異彩放つ【特集】障害者アートプロダクツ
独創的な美的感覚にあふれる障害者アート。そのデザインを取り入れたバッグや小物のファンは多い。ブランド展開する施設などを訪ねた。
■色使い鮮明 形にとらわれず ~「tam tam dot」 多夢多夢舎中山工房(仙台市青葉区)~
鮮やかな色使い、形にとらわれない模様が描かれたポーチやクリアファイルが並ぶ。就労継続支援B型事業所「多夢多夢舎中山工房」(仙台市青葉区中山)の作品販売を兼ねるタムカフェは、見ていて飽きない作品で彩られる。
「メンバーの方が思い思いにデザインした作品。作者を指名して購入する方もいます」。工房の管理者でアートディレクターの沼崎マイコさんが教えてくれた。
制作を始めたのは東日本大震災後。自由に水玉模様のような丸(dot)を描くことからスタートした。ブランド名は「tam tam dot」。次第に作品の幅は広がり、人や動物のデザインも登場するように。現在は全国のセレクトショップでグッズ販売を展開している。
電車好きの通所者は、駅構内に響く電車の発車を告げるアナウンスをそのままコメ袋で作ったポーチに書くことも。「ご利用ありがとうございます」「ドアが閉まります」。アナウンスの言葉が楽しそうに躍る。
色を変えながら繰り返し「田」の形を描いたり、動物を描いたりと通所者によって好むデザインはそれぞれで、タッチも異なる。沼崎さんは「作品はバラエティーに富んでいます。描いた本人にも直接会いに来ていただけたらうれしいです」と話す。
【DATA】
仙台市青葉区中山2-18-5
TEL022-277-0081
営/11:30〜16:00
休/日・月・水曜、祝日
■丸みある文字 リズム独特 ~もじもじ制作所(仙台市青葉区)■
清水ちはるさん(29)=仙台市青葉区=が太い水性ペンで描く平仮名は丸みがあって独特のリズムを刻む。「うずらのたまご」「すぱげつていー」など好きな食べ物だったり、「ぷるぷる」「ざぶざぶ」とオノマトペだったり、その時々で文字は異なる。猫や眼鏡などのイラストに「ねこ」「めがね」と文字を添えることも。
「これはアートになる」と思った母で布小物作家の由美子さんがバッグのデザインに取り入れたのは2013年。翌年、夫の実家がある滋賀県の「ボーダレス・アートミュージアムNO-MA」にバッグを持って見学に行ったところ関係者の目に留まり、国内外のさまざまな作品展に出品を依頼されるようになった。

**抽出エントリー:**
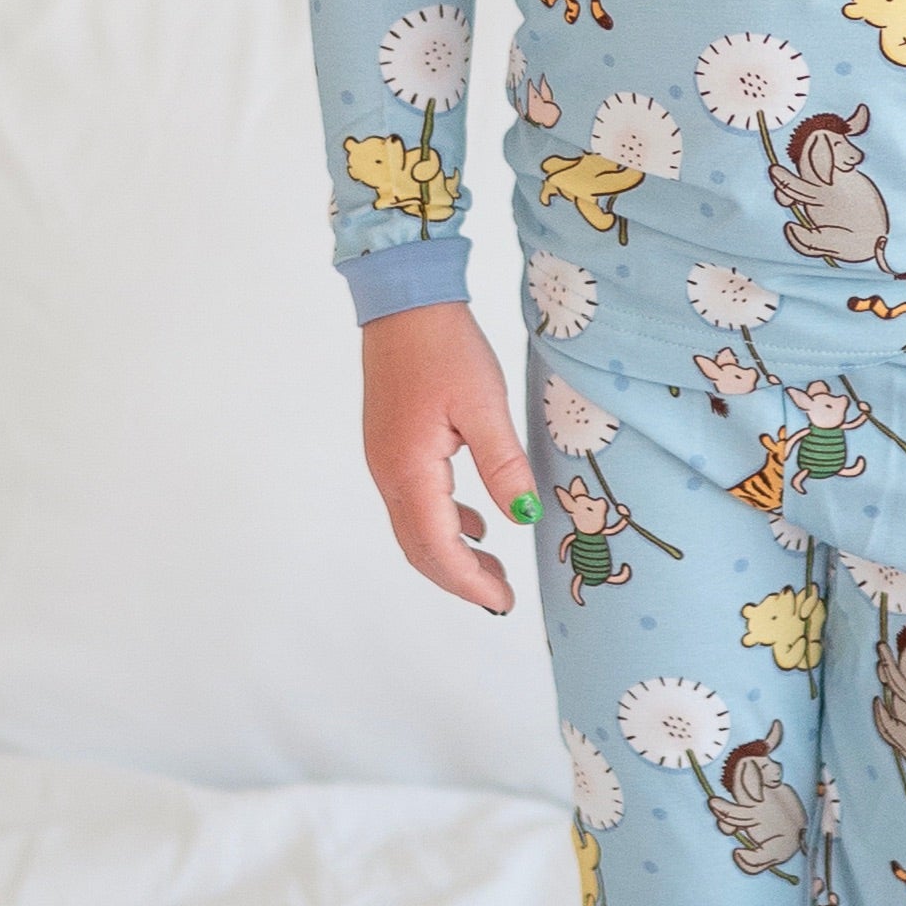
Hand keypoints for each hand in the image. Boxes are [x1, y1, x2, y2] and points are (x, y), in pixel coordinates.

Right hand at [361, 302, 537, 617]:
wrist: (404, 302)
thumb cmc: (443, 347)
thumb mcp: (485, 404)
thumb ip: (503, 465)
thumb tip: (521, 517)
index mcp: (409, 469)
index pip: (437, 546)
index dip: (469, 582)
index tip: (502, 602)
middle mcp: (388, 473)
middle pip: (418, 548)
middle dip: (459, 578)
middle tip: (501, 595)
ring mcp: (384, 461)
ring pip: (413, 528)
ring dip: (450, 555)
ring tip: (493, 568)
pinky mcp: (390, 447)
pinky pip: (412, 503)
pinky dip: (442, 524)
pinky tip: (474, 523)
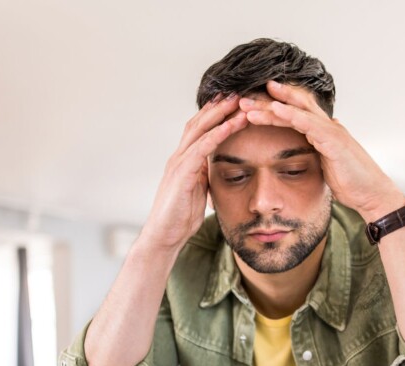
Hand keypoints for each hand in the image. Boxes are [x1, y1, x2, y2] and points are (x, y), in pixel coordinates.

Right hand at [142, 95, 248, 251]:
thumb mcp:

**課題 A:** 特集記事によると、「tam tam dot」の制作が始まったのはいつか。
**課題 B:** 特集記事から、「異彩放つ【特集】障害者アートプロダクツ」で始まり「けたらうれしいです」と話す。」まで続く部分を一字も変えずに書き写してください。

**模範解答 A:** 東日本大震災後。

**模範解答 B:**
異彩放つ【特集】障害者アートプロダクツ
独創的な美的感覚にあふれる障害者アート。そのデザインを取り入れたバッグや小物のファンは多い。ブランド展開する施設などを訪ねた。
■色使い鮮明 形にとらわれず ~「tam tam dot」 多夢多夢舎中山工房(仙台市青葉区)~
鮮やかな色使い、形にとらわれない模様が描かれたポーチやクリアファイルが並ぶ。就労継続支援B型事業所「多夢多夢舎中山工房」(仙台市青葉区中山)の作品販売を兼ねるタムカフェは、見ていて飽きない作品で彩られる。
「メンバーの方が思い思いにデザインした作品。作者を指名して購入する方もいます」。工房の管理者でアートディレクターの沼崎マイコさんが教えてくれた。
制作を始めたのは東日本大震災後。自由に水玉模様のような丸(dot)を描くことからスタートした。ブランド名は「tam tam dot」。次第に作品の幅は広がり、人や動物のデザインも登場するように。現在は全国のセレクトショップでグッズ販売を展開している。
電車好きの通所者は、駅構内に響く電車の発車を告げるアナウンスをそのままコメ袋で作ったポーチに書くことも。「ご利用ありがとうございます」「ドアが閉まります」。アナウンスの言葉が楽しそうに躍る。
色を変えながら繰り返し「田」の形を描いたり、動物を描いたりと通所者によって好むデザインはそれぞれで、タッチも異なる。沼崎さんは「作品はバラエティーに富んでいます。描いた本人にも直接会いに来ていただけたらうれしいです」と話す。